Many local Dineh are also speaking out against the project, which was tabled by Navajo Nation President Ben Shelly without their knowledge or approval. According to the website of Save The Confluence, President Shelly shut the stakeholders out of local economic development plans after U.S. President Barack Obama lifted The Bennett Freeze. And then, President Shelly signed an agreement with a developer behind closed doors.
“The Canyon is still regularly visited by Hopis to deposit prayer offerings in the area of the confluence, so this development will adversely affect the sacredness of this special place”, said Leigh Kuwanwisiwma Director of the Hopi Tribe’s Cultural Preservation Office. “Because of the significance of Öngtupqa, it is extremely important for the Hopi people to preserve and protect this area from harm and wrongful exploitation.”
On top of these clear-cut threats–not to mention the back-room dealing–there are environmental concerns with the Grand Canyon Escalade.

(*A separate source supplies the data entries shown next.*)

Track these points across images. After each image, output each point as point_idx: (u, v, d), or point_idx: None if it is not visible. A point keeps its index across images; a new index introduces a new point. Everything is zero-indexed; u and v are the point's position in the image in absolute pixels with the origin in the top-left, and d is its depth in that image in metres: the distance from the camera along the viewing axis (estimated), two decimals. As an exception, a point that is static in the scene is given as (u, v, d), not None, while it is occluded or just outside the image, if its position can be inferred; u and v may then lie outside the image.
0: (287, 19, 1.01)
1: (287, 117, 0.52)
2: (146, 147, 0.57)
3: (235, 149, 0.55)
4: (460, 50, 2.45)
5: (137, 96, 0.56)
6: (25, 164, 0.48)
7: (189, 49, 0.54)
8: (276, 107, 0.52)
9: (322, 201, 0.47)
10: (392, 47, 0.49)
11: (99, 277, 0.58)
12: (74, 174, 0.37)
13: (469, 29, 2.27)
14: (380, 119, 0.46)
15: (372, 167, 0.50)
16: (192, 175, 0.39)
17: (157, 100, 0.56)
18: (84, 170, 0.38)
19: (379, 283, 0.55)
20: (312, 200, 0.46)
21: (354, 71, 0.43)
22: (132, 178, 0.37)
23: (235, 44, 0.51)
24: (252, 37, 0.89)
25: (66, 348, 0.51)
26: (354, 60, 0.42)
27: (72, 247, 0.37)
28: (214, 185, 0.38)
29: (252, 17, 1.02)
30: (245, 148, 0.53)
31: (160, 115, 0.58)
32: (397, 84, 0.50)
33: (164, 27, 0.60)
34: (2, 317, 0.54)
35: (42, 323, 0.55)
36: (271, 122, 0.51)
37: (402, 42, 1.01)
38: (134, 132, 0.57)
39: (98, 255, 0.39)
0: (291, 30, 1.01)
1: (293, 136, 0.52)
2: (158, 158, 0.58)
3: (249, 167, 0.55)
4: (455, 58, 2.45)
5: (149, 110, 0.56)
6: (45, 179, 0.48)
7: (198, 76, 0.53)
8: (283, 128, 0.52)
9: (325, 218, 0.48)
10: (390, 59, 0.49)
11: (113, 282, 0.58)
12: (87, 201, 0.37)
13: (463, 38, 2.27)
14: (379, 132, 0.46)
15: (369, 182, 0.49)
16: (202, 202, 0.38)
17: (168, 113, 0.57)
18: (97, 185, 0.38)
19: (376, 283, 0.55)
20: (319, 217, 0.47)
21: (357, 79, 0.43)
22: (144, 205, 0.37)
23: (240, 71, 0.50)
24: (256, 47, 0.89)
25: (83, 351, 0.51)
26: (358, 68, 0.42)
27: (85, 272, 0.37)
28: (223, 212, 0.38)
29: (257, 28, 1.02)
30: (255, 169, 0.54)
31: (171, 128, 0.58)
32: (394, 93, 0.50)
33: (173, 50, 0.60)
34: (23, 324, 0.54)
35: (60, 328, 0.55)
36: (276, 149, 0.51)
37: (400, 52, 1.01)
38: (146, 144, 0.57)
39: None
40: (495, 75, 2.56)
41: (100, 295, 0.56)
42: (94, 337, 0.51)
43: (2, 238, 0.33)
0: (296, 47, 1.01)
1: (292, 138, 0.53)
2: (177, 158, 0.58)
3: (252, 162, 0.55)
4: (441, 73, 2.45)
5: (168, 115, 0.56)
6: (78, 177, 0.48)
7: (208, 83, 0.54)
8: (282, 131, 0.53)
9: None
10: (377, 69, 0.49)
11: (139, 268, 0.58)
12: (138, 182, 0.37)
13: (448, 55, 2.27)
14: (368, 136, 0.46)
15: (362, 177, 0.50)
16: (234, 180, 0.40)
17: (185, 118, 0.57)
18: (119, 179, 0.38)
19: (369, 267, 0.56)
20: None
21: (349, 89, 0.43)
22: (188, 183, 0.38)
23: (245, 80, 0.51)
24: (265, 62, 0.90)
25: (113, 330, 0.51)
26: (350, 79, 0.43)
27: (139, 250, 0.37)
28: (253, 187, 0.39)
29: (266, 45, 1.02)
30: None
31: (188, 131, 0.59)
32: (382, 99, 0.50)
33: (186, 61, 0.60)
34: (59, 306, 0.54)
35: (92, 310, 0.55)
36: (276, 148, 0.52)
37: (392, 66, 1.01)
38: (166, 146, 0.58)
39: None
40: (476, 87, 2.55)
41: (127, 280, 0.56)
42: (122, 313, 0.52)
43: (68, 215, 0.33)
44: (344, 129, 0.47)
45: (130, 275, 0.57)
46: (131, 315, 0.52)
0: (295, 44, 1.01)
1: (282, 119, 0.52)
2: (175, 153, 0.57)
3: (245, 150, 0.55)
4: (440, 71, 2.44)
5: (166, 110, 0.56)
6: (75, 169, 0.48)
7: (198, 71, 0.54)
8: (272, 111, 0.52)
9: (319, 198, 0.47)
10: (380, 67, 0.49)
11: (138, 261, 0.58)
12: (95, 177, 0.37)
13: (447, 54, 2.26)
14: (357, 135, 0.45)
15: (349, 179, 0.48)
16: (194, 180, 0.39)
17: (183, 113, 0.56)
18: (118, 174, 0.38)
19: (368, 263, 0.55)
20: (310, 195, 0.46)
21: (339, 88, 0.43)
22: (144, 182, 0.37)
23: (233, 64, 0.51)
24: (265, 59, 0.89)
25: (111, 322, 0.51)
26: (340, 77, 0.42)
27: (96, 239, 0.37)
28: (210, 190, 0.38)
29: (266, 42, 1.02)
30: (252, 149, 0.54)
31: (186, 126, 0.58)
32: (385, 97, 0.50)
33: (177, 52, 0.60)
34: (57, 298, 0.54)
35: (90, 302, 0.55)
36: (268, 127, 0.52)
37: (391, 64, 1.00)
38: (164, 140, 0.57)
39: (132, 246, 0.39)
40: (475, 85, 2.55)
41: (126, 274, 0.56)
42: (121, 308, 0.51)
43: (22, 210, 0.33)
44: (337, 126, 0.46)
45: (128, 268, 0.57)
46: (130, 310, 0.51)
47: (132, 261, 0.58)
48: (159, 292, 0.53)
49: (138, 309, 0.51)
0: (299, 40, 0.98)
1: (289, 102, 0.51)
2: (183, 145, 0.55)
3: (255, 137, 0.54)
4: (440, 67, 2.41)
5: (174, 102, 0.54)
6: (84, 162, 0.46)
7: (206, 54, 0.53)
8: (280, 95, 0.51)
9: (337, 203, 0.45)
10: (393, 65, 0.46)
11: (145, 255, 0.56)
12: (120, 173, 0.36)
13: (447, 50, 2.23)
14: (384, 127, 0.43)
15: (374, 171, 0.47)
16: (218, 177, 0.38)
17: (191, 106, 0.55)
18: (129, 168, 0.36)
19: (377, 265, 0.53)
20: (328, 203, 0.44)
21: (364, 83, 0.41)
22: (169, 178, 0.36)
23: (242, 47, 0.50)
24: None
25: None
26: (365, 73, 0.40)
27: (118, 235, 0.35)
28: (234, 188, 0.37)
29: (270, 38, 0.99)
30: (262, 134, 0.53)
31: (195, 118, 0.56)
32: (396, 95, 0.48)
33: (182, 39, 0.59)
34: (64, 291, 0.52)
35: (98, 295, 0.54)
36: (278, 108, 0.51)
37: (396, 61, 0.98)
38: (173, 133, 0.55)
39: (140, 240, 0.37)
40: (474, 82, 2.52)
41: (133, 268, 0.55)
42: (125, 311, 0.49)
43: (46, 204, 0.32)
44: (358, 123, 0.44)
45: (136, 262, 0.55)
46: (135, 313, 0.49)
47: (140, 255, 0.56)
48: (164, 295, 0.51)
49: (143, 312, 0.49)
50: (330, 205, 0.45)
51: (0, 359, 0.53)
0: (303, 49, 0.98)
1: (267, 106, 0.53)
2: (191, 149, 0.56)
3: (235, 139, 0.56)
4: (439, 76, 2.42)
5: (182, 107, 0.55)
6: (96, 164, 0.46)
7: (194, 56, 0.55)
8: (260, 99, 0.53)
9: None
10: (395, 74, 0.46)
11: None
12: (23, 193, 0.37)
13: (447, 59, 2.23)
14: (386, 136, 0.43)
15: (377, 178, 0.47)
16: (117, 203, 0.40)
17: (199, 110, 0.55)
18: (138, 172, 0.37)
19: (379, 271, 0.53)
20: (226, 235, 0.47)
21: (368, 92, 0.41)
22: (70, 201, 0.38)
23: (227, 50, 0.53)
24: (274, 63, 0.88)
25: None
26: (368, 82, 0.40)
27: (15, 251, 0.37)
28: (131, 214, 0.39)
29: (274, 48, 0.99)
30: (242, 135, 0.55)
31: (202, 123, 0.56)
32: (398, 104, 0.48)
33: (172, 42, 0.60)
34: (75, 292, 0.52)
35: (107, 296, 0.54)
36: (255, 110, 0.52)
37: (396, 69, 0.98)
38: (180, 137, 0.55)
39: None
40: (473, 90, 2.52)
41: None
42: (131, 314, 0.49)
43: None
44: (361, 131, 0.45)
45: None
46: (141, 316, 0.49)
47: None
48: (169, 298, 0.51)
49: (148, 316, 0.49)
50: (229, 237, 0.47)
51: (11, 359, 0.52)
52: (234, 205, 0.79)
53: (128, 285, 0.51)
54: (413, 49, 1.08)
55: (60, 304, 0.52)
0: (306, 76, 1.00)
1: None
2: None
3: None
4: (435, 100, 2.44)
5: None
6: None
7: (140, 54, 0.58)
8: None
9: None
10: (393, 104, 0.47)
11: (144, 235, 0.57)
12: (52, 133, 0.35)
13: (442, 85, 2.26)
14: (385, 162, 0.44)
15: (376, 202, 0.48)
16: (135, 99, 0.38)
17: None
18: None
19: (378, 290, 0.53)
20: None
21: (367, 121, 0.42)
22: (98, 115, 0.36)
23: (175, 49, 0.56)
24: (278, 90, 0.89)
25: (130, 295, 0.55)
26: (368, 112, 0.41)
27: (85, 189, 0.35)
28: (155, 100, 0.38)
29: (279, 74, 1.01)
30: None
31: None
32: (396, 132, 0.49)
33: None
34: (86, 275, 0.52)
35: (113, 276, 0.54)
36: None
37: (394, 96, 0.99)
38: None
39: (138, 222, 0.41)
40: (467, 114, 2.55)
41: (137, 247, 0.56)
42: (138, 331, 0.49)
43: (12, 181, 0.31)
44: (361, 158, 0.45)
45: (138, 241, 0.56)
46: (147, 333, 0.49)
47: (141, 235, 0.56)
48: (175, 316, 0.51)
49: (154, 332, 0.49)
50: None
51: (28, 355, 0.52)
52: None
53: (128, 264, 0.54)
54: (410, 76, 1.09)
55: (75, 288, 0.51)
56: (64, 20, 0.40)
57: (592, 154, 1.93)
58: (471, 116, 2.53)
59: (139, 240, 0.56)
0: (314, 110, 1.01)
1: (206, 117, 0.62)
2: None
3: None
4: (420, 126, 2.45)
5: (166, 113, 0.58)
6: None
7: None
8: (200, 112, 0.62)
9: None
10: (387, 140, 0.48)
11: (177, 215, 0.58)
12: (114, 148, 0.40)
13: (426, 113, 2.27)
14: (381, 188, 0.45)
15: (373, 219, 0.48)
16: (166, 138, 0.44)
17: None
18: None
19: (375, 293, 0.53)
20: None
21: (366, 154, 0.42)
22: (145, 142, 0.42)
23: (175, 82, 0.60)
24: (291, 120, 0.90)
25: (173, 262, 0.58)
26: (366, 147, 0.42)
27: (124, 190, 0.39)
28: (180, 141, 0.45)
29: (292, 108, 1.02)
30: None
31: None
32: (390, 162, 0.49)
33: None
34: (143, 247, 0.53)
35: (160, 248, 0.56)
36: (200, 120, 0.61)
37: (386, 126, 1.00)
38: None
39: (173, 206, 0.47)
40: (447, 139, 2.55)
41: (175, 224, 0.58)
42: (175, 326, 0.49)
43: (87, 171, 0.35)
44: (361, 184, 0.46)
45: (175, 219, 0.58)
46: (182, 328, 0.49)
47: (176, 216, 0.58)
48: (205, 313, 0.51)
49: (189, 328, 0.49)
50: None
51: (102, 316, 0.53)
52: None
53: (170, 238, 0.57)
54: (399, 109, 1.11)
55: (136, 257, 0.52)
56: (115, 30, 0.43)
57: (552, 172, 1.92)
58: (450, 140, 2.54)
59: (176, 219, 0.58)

The Grand Canyon Trust observes, “There are… issues such as potential adverse effects to Blue Spring from pumping groundwater and disposing sewage. This spring is the perennial source of water for the Little Colorado River and the only remaining breeding habitat for the Grand Canyon’s endangered humpback chub. Significantly, the project would result in development below the rim, bringing noise and light pollution to the most isolated and pristine part of the Grand Canyon.